To ensure that my site is always responsive, even when someone is slurping down my CD, I have implemented some Priority Queues and download limits. Being that my hardware is currently graciously hosted by a local Datacenter and I am given a set amount of bandwidth, I want to ensure that I am using this wisely and not allowing one resource to adversely affect all my sites. My sites only use ~10 Gigs to 20 Gigs of bandwidth a day, so its not an adverse amount of traffic, but even so I like things to run smoothly. So I have broken everything up to different categories for SSH, normal website HTTP traffic, Torrents (for my CactiEZ CD), HTTP Downloads of my CD, and everything else.
In order of priority. SSH is given unlimited bandwidth and highest priority. Website traffic can take up to 90% but anything over 50% can be scavenged (dropped) for higher priority traffic. HTTP Download traffic (plugins) can take up to 50% with scavenging after 10%, with bursting to 80%. Torrent traffic can take a max of 60% with scavenging after 30%. HTTP download of my CD is allowed a max of 30% with scavenging after 10%. Everything else falls under OTHER, and is allowed 40% with all of it being allowed to be scavenged.
You may have noticed that the Torrent of my CD is given more bandwidth and a higher priority than the HTTP download of it.
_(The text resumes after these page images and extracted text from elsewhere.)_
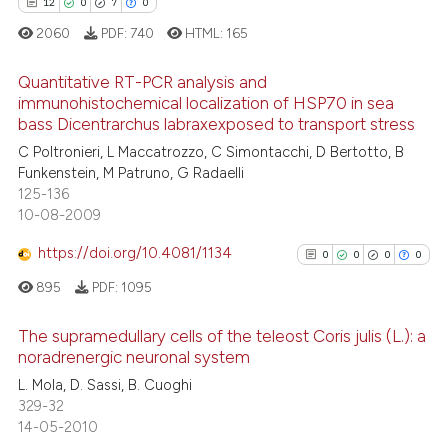
See how this article has been
12
0
7
0
cited at
scite.ai
2060
PDF:
740
HTML:
165
Scite shows how a scientific pa
Quantitative RT-PCR analysis and
immunohistochemical localization of HSP70 in sea
has been cited by providing the
bass Dicentrarchus labraxexposed to transport stress
context of the citation, a
12
Citing Publications
C Poltronieri, L Maccatrozzo, C Simontacchi, D Bertotto, B
classification describing wheth
0
Supporting
Funkenstein, M Patruno, G Radaelli
it supports, mentions, or contra
7
Mentioning
125-136
the cited claim, and a label
10-08-2009
0
Contrasting
indicating in which section the
https://doi.org/10.4081/1134
0
0
0
0
citation was made.
895
PDF:
1095
 how this article has been
The supramedullary cells of the teleost Coris julis (L.): a
ed at
scite.ai
noradrenergic neuronal system
0
Citing Publications
L. Mola, D. Sassi, B. Cuoghi
te shows how a scientific paper
329-32
0
Supporting
 been cited by providing the
14-05-2010
0
Mentioning
text of the citation, a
This is to encourage the use of the torrent. I happen to run 2 other Seeds in different locations just to help speed up the connection (there are 16 Seeds at this moment). Using the HTTP download just means you have to share the meager bandwidth with everyone else, while the torrent means you get to use part of the bandwidth of every seed and leecher currently connected. I also happen to make use of L7 rules to make the distinction between HTTP downloads of my plugins, and HTTP downloads of my CD (they are both served from the same server, same IP, same website). A simple regex to match the GET request for the CD classifies the entire connection.
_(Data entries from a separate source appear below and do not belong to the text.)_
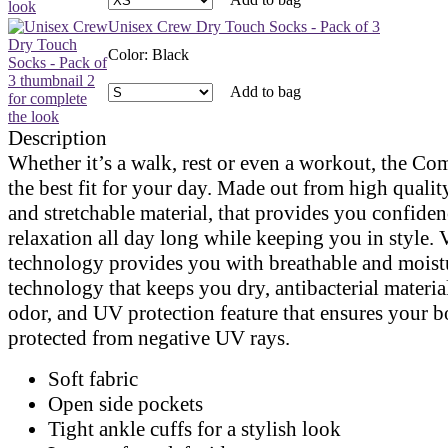
Unisex Crew Dry Touch Socks - Pack of 3
Color
:
Black
Add to bag
Description
Whether it’s a walk, rest or even a workout, the Co
the best fit for your day. Made out from high qualit
and stretchable material, that provides you confide
relaxation all day long while keeping you in style. 
technology provides you with breathable and mois
technology that keeps you dry, antibacterial materia
odor, and UV protection feature that ensures your b
protected from negative UV rays.
Soft fabric
Open side pockets
Tight ankle cuffs for a stylish look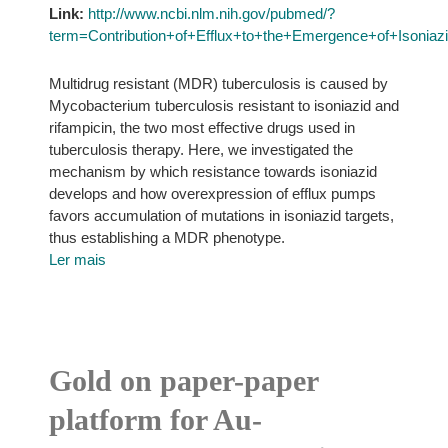
Link:
http://www.ncbi.nlm.nih.gov/pubmed/?
term=Contribution+of+Efflux+to+the+Emergence+of+Isoniaz
Multidrug resistant (MDR) tuberculosis is caused by
Mycobacterium tuberculosis resistant to isoniazid and
rifampicin, the two most effective drugs used in
tuberculosis therapy. Here, we investigated the
mechanism by which resistance towards isoniazid
develops and how overexpression of efflux pumps
favors accumulation of mutations in isoniazid targets,
thus establishing a MDR phenotype.
Ler mais
Gold on paper-paper
platform for Au-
I further make use of L7 to hinder multiple connections to the HTTP download of my CD. As a server operator, I really despise Download Managers because of the unnecessary load they put on the server. When people use a download Manager to grab the CD, it opens up to 20 HTTP connections to different portions of the CD. This causes extra memory and CPU to be used because of the excess HTTP threads that have to be opened. It causes massive disk I/O from the 20 connections making the disk jump back and forth to read each little bit from each spot. And it unfairly tries to consume a larger portion of the allocated bandwidth by squeezing off other downloaders. But, none of these effect my server any longer. I have recently implemented a 1 connection limit on my Queue for the CD. This doesn’t block the extra connections, but instead I assign the extra connections to a different queue, which is only allowed 64 Kbps of bandwidth total. When you get 60-80 connections in this queue, they effective eliminate themselves by timing out. This is helped by the fact that I use a tiny packet buffer on this queue (1 packet), which means the traffic is dropped immediately if the queue fills up. While this doesn’t effectively eliminate the issue, it controls it enough that I am satisfied with the result. When the #1 connection has completed its download, within a few seconds 1 of the #2+ connections gets reclassified and you continue on downloading.
If anyone would like, I can go a bit further in depth on how to configure these types of things, but this post is currently getting long enough as it is. As of today, except for a few little mishaps (I like to test different ideas out) everything seems to be working fairly smoothly. Hopefully in the future I will finish the move to ESXi and makes things a bit snapper too.